Nevertheless, the “We’re a culture, not a costume” campaign has generated a new set of posters for this year. This time, “You wear the costume for one night, I wear the stigma for life,” is under the headline along with similar pictures of students of color — and one white guy — next to depictions of stereotypes like the Asian nerd, the African tribal woman and the Redneck hick. Hampshire College has joined the cause by creating a Halloween checklist titled “Is your costume racist?” that is being heavily circulated on the Internet. With Oct. 31 on the horizon, attitudes about costumes and their consequences continue to be conflicted.
While I agree that certain Halloween costumes reinforce stereotypes, the STARS campaign oversimplifies the problem. It implies that all geisha, Indian and gangster rapper costumes are racist and that the people who wear them are racist as well. It does not differentiate between a person who wears a silk bathrobe as a geisha costume and a person who wears a rubber Asian mask while speaking in an exaggerated accent.

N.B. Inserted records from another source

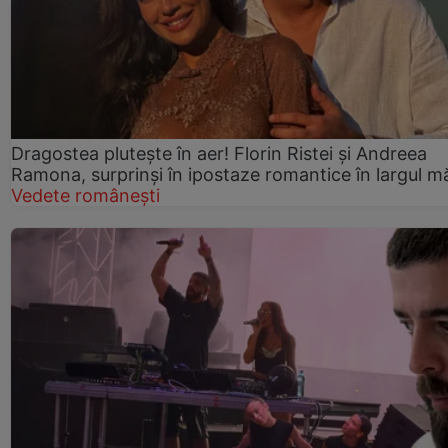
Dragostea plutește în aer! Florin Ristei și Andreea
Ramona, surprinși în ipostaze romantice în largul mă
Vedete românești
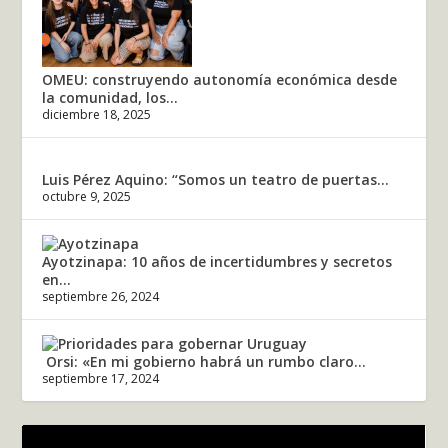
OMEU: construyendo autonomía económica desde
la comunidad, los...
diciembre 18, 2025
Luis Pérez Aquino: “Somos un teatro de puertas...
octubre 9, 2025
Ayotzinapa: 10 años de incertidumbres y secretos
en...
septiembre 26, 2024
Orsi: «En mi gobierno habrá un rumbo claro...
septiembre 17, 2024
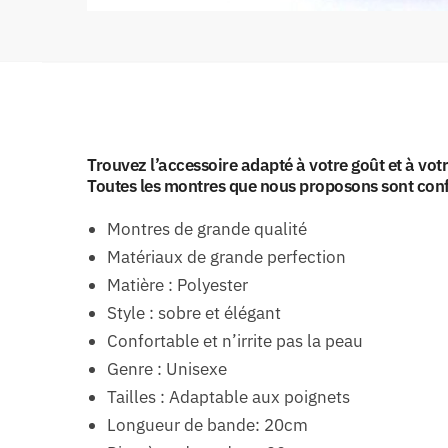
Trouvez l’accessoire adapté à votre goût et à vot
Toutes les montres que nous proposons sont confo
Montres de grande qualité
Matériaux de grande perfection
Matière : Polyester
Style : sobre et élégant
Confortable et n’irrite pas la peau
Genre : Unisexe
Tailles : Adaptable aux poignets
Longueur de bande: 20cm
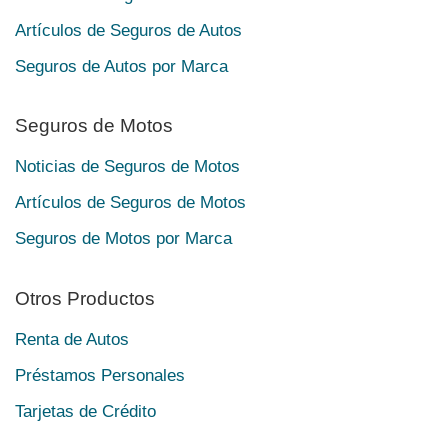
Artículos de Seguros de Autos
Seguros de Autos por Marca
Seguros de Motos
Noticias de Seguros de Motos
Artículos de Seguros de Motos
Seguros de Motos por Marca
Otros Productos
Renta de Autos
Préstamos Personales
Tarjetas de Crédito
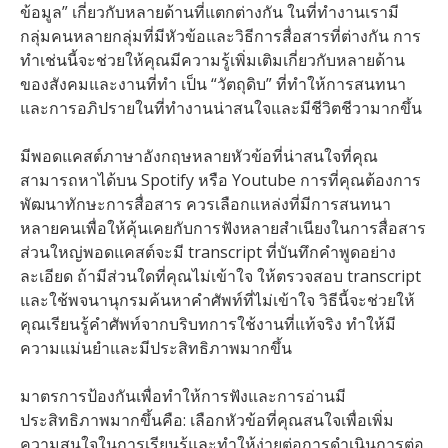
ข้อมูล” เกี่ยวกับหลายด้านที่แตกต่างกัน ในที่ทำงานเรามี
กลุ่มคนหลายกลุ่มที่มีหัวข้อและวิธีการสื่อสารที่ต่างกัน การ
ทำเช่นนี้จะช่วยให้คุณมีความรู้เพิ่มเติมเกี่ยวกับหลายด้าน
ของสังคมและงานที่ทำ เป็น “วัตถุดิบ” ที่ทำให้การสนทนา
และการอภิปรายในที่ทำงานน่าสนใจและมีชีวิตชีวามากขึ้น
มีพอดแคสต์ภาษาอังกฤษหลายหัวข้อที่น่าสนใจที่คุณ
สามารถหาได้บน Spotify หรือ Youtube การที่คุณต้องการ
พัฒนาทักษะการสื่อสาร ควรเลือกแหล่งที่มีการสนทนา
หลายคนเพื่อให้คุ้นเคยกับการฟังหลายสำเนียงในการสื่อสาร
ส่วนใหญ่พอดแคสต์จะมี transcript ที่บันทึกคำพูดอย่าง
ละเอียด ถ้ามีส่วนใดที่คุณไม่เข้าใจ ให้ตรวจสอบ transcript
และใช้พจนานุกรมค้นหาคำศัพท์ที่ไม่เข้าใจ วิธีนี้จะช่วยให้
คุณเรียนรู้คำศัพท์จากบริบทการใช้งานที่แท้จริง ทำให้มี
ความแม่นยำและมีประสิทธิภาพมากขึ้น
มาตรการป้องกันเพื่อทำให้การฟังและการอ่านมี
ประสิทธิภาพมากขึ้นคือ: เลือกหัวข้อที่คุณสนใจเพื่อเพิ่ม
ความสนใจในการเรียนรู้และทำให้ง่ายต่อการดำเนินการต่อ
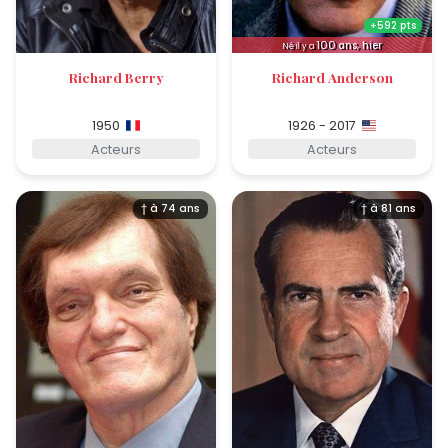
+592 pts
100
ans, hier
Né il y a
Richard Berry
Richard Anderson
1950
1926 - 2017
Acteurs
Acteurs
† à 74 ans
† à 81 ans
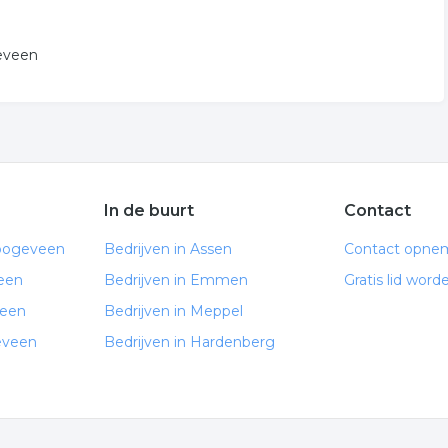
geveen
In de buurt
Contact
Hoogeveen
Bedrijven in Assen
Contact opne
een
Bedrijven in Emmen
Gratis lid word
veen
Bedrijven in Meppel
eveen
Bedrijven in Hardenberg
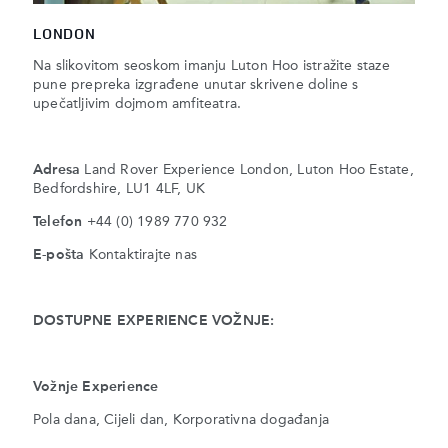
LONDON
Na slikovitom seoskom imanju Luton Hoo istražite staze
pune prepreka izgrađene unutar skrivene doline s
upečatljivim dojmom amfiteatra.
Adresa
Land Rover Experience London, Luton Hoo Estate,
Bedfordshire, LU1 4LF, UK
Telefon
+44 (0) 1989 770 932
E-pošta
Kontaktirajte nas
DOSTUPNE EXPERIENCE VOŽNJE:
Vožnje Experience
Pola dana, Cijeli dan, Korporativna događanja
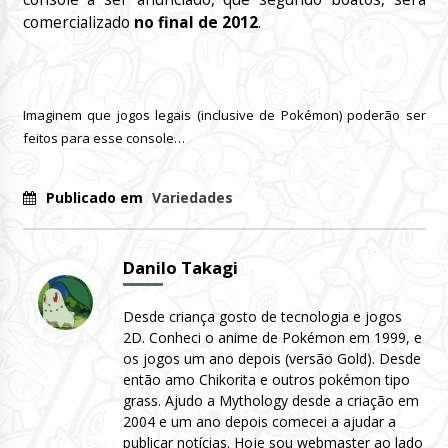
comercializado
no final de 2012
.
Imaginem que jogos legais (inclusive de Pokémon) poderão ser
feitos para esse console…
Publicado em
Variedades
Danilo Takagi
Desde criança gosto de tecnologia e jogos
2D. Conheci o anime de Pokémon em 1999, e
os jogos um ano depois (versão Gold). Desde
então amo Chikorita e outros pokémon tipo
grass. Ajudo a Mythology desde a criação em
2004 e um ano depois comecei a ajudar a
publicar notícias. Hoje sou webmaster ao lado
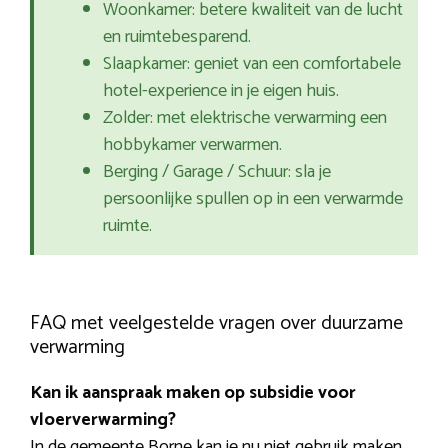
Woonkamer: betere kwaliteit van de lucht
en ruimtebesparend.
Slaapkamer: geniet van een comfortabele
hotel-experience in je eigen huis.
Zolder: met elektrische verwarming een
hobbykamer verwarmen.
Berging / Garage / Schuur: sla je
persoonlijke spullen op in een verwarmde
ruimte.
FAQ met veelgestelde vragen over duurzame
verwarming
Kan ik aanspraak maken op subsidie voor
vloerverwarming?
In de gemeente Borne kan je nu niet gebruik maken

It implies that a child who wears an afro wig with a ’70s-inspired hippie costume is in the same vein as a person who wears blackface.
On Halloween, there are always people who take it too far. The holiday itself is linked with an “anything goes” attitude. Since it is not sponsored through an institution like a university, it is impossible to police the personal choices people make when it comes to their costumes. I do not think “ethnic” costumes are harmless; there is nothing in existence that is completely “innocent” in the eyes of everyone. Nor do I believe that supporters of the STARS campaign are “oversensitive crybabies.” STARS has indeed opened up the floodgates to a conversation that needs to be had about the implications of “ethnic” costumes, but the conversation is limited because it’s sending a prescriptive message instead of posing a set of questions we need to consider. Most Halloween costumes reinforce stereotypes, be it about women in general — maids, schoolgirls, Barbies, angels — or Asians, African-Americans or Native Americans. These costumes are so ingrained in the modern Halloween tradition that they are inseparable from each other. Though certain costumes are without question more offensive and racially charged than others — terrorists, illegal aliens, blackface or chinamen — the majority of people use Halloween to play on stereotypes, not as a direct attack against people of color. What should be asked is what Halloween means to us now. Certainly it has come a long way from its origins as a Celtic harvest festival. How and why is it now a day that celebrates everything taboo and stereotypical? Where should the line be drawn separating kitschy from downright insulting? There is a difference between a person who buys a pair of moccasins and feather earrings to be trendy and a person who dresses in a “Pocahottie” costume. Insinuating that both of these actions have the same consequences is absurd, and neglects the complexities of the issue. It is unfair to make the generalization that the majority of people who dress up are inseparable from the small handful of racist extremists that purposefully use their costumes to hurt others.
Suggesting that stereotypical costumes should be avoided altogether would protest against a large component of Halloween itself. Far from a trivial holiday, it is a celebration that inadvertently exposes the trends and fallacies within pop culture and society at large. It is this phenomena that needs examination, not the costumes themselves.